Ginkgo is another interesting case. In this instance, we first looked at the search term“ginkgo biloba,”but found that ginkgo is actually a difficult word for consumers to spell, and in fact there were seven different misspelled permutations of “ginkgo biloba” that ranked higher in Google search statistics than the actual term. So in this case, you would have to experiment with various search strings that combine multiple terms to approximate the universe of searches.
Lastly, let’s look at garlic. Internet search data for garlic actually had a strong correlation with supplement sales, but you cannot always rely on numbers. A good dose of common sense is always important with statistics, and in this case you would quickly discover that there are a lot of cooking-related searches on garlic that are skewing the analysis. In fact, the Google Insights tool also shows you the top 10 similar searches, and all of them are food-related. So in the case of garlic, again more work would be needed before you could use this as a forecasting tool.

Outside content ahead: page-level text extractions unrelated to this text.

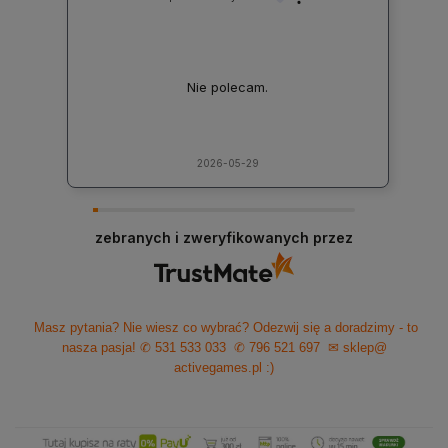
Nie polecam.
2026-05-29
zebranych i zweryfikowanych przez
Masz pytania? Nie wiesz co wybrać? Odezwij się a doradzimy - to
nasza pasja!
✆ 531 533 033
✆ 796 521 697
✉ sklep@
activegames.pl
:)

To summarize, Internet search terms have been extremely accurate in forecasting sales of specific supplement product categories, and regressions on these data appear to forecast sales accurately for products in the period before actual market estimates are released. However, there are limitations, and common sense needs to be applied to the analysis. Search terms may not be good proxies for products that are not well distributed across channels, nor would a single search term be a good proxy for products that could cross outside the realm of the supplement industry or could confuse consumers. In these cases more work needs to be done to pool a series of search terms to create an aggregate index that would represent consumer interest—and even then you may find nothing. However, in the case of products like fish oils or vitamin D, you would see the rapid growth of these products coming months in advance of actual data released. It will be interesting to see if this tool can be used to predict brand or company sales as well, which could of course be very useful in investing.